There is an argument that technological innovations over the past 25 years have democratized music. Get yourself a laptop and some cheap (or free) software and you can make the kind of composition that would once have cost Pink Floyd a fortune. Music -- electronic music in particular -- is finally for the masses. But the net result has been a proliferation in the sheer amount of music now available.
Unsurprisingly, it isn't all good.
All of which has made the task of finding something you love that bit harder. The old answers -- riffling through your elder sibling's LP collection or tuning into pirate radio -- won't suffice. Record shops, after all, list alphabetically or by broad genre, not "X sounds like Y."
The Internet's potential is obvious. Amazon will tell you that "customers who bought this also bought..." and allows customers to create lists they can share.

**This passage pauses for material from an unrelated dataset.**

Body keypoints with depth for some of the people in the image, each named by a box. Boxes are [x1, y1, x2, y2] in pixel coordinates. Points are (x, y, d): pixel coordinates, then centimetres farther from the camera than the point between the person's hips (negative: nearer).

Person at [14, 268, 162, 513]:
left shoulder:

Apple's iTunes store has a "listeners also bought..." and a recommen-dation system that suggests "You bought X, you might like Y."
Web sites such as www.allmusic.com and www.Boomkat.com draw on the knowledge of a team of music writers to point users in the direction of things they might like, as well as offering sample clips.

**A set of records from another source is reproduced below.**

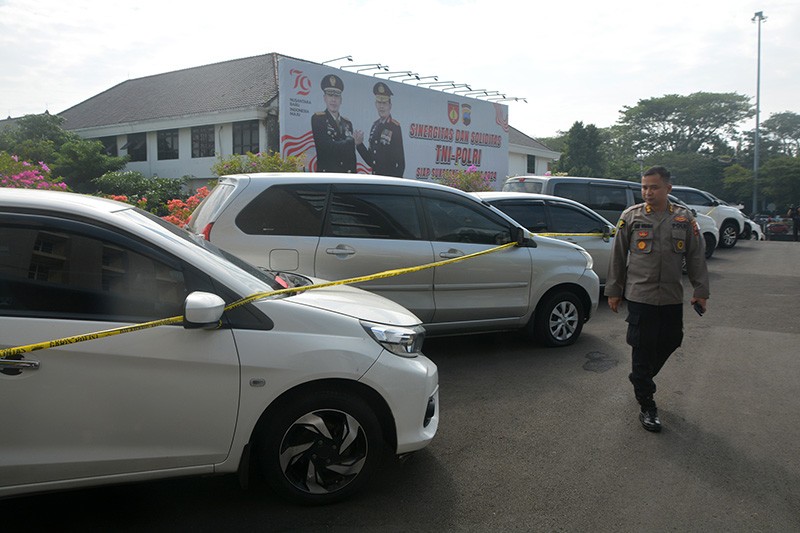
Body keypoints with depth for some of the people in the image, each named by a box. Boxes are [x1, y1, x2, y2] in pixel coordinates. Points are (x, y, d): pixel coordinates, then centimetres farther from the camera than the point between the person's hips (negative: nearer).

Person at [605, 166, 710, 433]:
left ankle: (640, 379, 38)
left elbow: (696, 256, 8)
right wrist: (614, 291, 3)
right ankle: (646, 406, 10)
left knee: (669, 343, 12)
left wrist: (701, 291, 5)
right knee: (643, 348, -1)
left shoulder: (684, 218, 4)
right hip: (639, 295, -3)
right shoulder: (631, 216, -1)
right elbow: (617, 256, 2)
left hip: (672, 297, 3)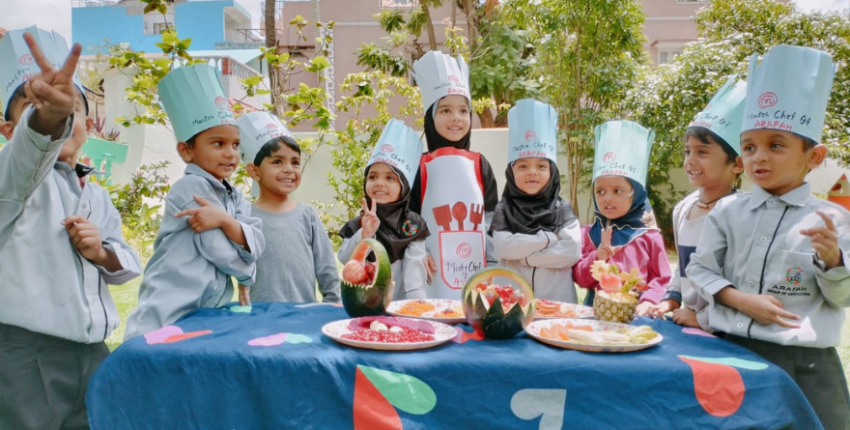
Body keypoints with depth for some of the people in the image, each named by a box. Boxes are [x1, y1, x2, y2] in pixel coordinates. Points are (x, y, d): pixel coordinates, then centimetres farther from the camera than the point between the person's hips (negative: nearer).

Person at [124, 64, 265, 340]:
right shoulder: (190, 187, -14)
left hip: (207, 319, 7)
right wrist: (245, 266, 2)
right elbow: (224, 255, -17)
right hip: (167, 321, -7)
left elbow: (255, 247, -5)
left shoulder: (234, 197, 9)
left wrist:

Now, though, there are signs of more sophisticated attempts to recommend music based on individuals' unique tastes. While each has flaws, and the technology is in its infancy, the development could point the way to something wonderful.
Creating a stir online since its launch in August is Pandora (www.pandora.com), an offshoot of the Music Genome Project, set up in 2000 by a group of musicians and music technologists who wanted to create "the most comprehensive analysis of music ever."

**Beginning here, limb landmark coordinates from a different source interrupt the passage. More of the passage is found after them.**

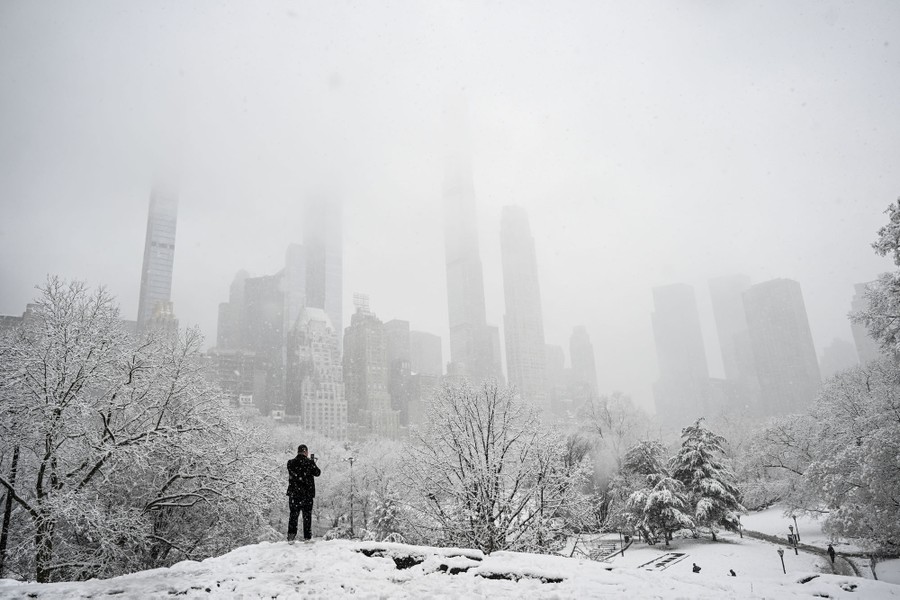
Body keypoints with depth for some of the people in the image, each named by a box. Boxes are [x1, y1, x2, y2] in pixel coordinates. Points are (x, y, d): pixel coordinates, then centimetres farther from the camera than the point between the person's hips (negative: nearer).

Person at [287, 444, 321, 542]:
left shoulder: (290, 463, -2)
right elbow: (317, 473, 3)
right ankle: (307, 537, 10)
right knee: (307, 515, 8)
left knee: (293, 514, 10)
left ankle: (291, 534, -2)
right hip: (307, 493, -1)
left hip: (293, 493, 2)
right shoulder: (309, 462, -9)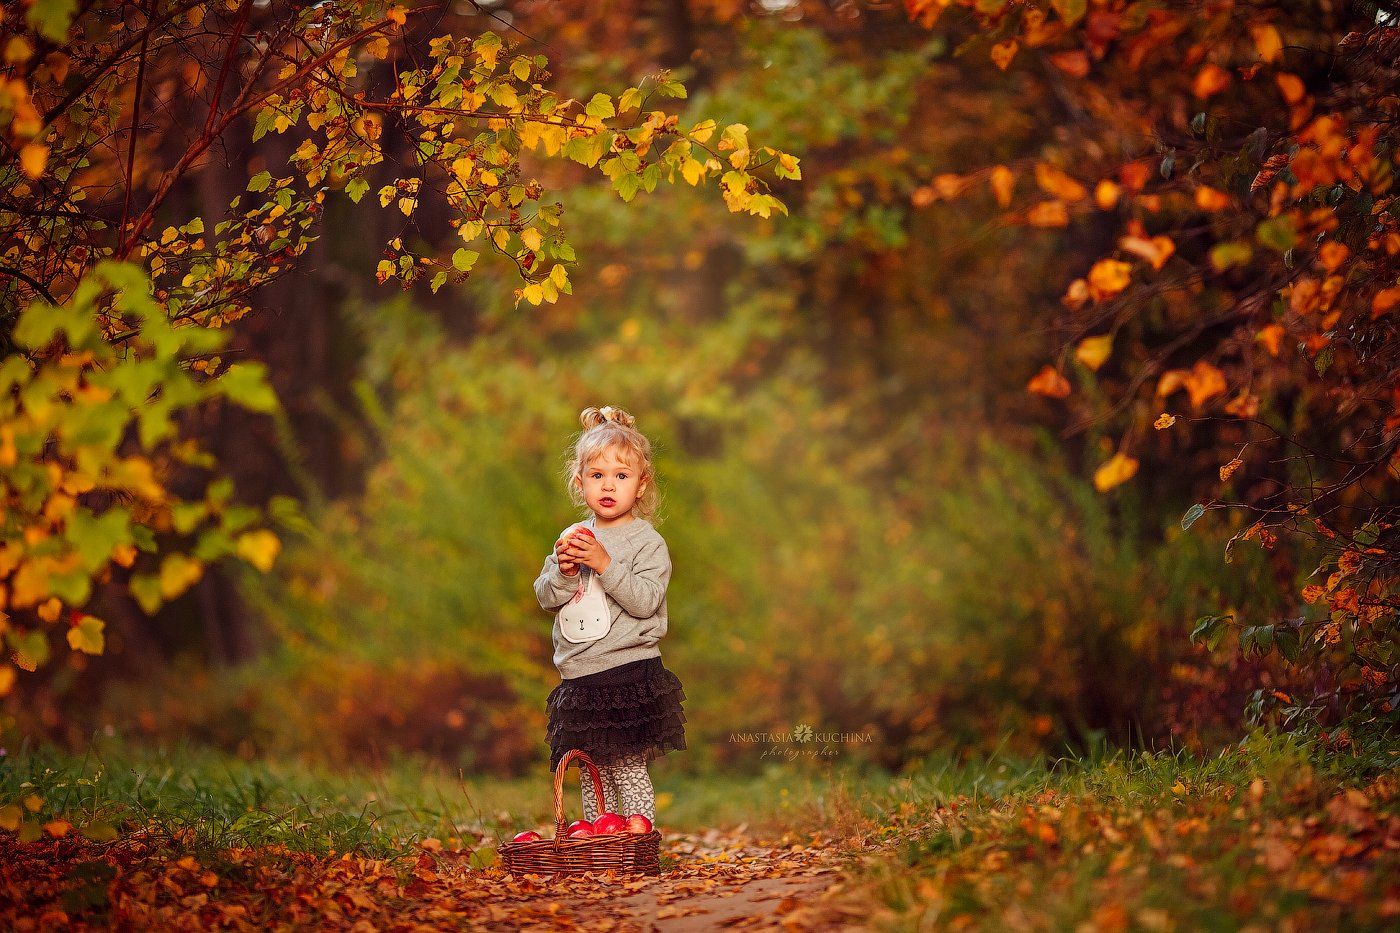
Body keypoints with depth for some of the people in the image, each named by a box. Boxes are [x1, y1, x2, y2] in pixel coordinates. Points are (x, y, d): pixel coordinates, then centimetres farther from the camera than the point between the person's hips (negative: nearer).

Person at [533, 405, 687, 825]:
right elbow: (545, 597, 8)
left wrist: (605, 565, -23)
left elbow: (645, 601, -16)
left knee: (628, 771, -7)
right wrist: (563, 571, -11)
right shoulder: (572, 537, 12)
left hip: (629, 677, -6)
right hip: (580, 678, 6)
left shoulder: (647, 542, -5)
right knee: (592, 776, 12)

Treating music choice as an objective science rather than a subjective artform, the team assembled a database of more than 70,000 songs by more than 10,000 artists and is used by Pandora to guide listeners to music they might like. You go to the site (you'll have to give it a US ZIP code, as the rules insist you must live in the US, but it can be fooled) and are invited to create a "radio station" by picking a tune or artist you like. The site then picks songs with similar musical qualities such as form of melody,
harmony and rhythm, instrumentation, orchestration, arrangement, lyrics and so on. A simple thumbs up or down tells the program if the choices are right or wrong. (Two thumbs down for a particular artist banishes them from that "station." But you can create multiple stations, on different genres.) The results can veer wildly, though generally, the broader the range you enter, the more likely you will approve of the output.
"It's quite fun just putting it on when you're doing something else but I'm not sure I would use it as a music recommen-dation site yet," music writer John Mullen said. "It's a bit too random. And I really don't like its pretensions that it is offering some kind of universal truth about music.
"It just got it wrong for me too often. For example, I put in Nirvana and it was playing bands that would make Kurt Cobain turn in his grave. It's a bit crude. Often, bands that are similar on paper using their method aren't alike in reality. You could say Radiohead and Pink Floyd have similar musical `genes' but really they create incredibly different music."
Pandora is also flawed to the extent that users' personal stations, by definition, are narrowly defined.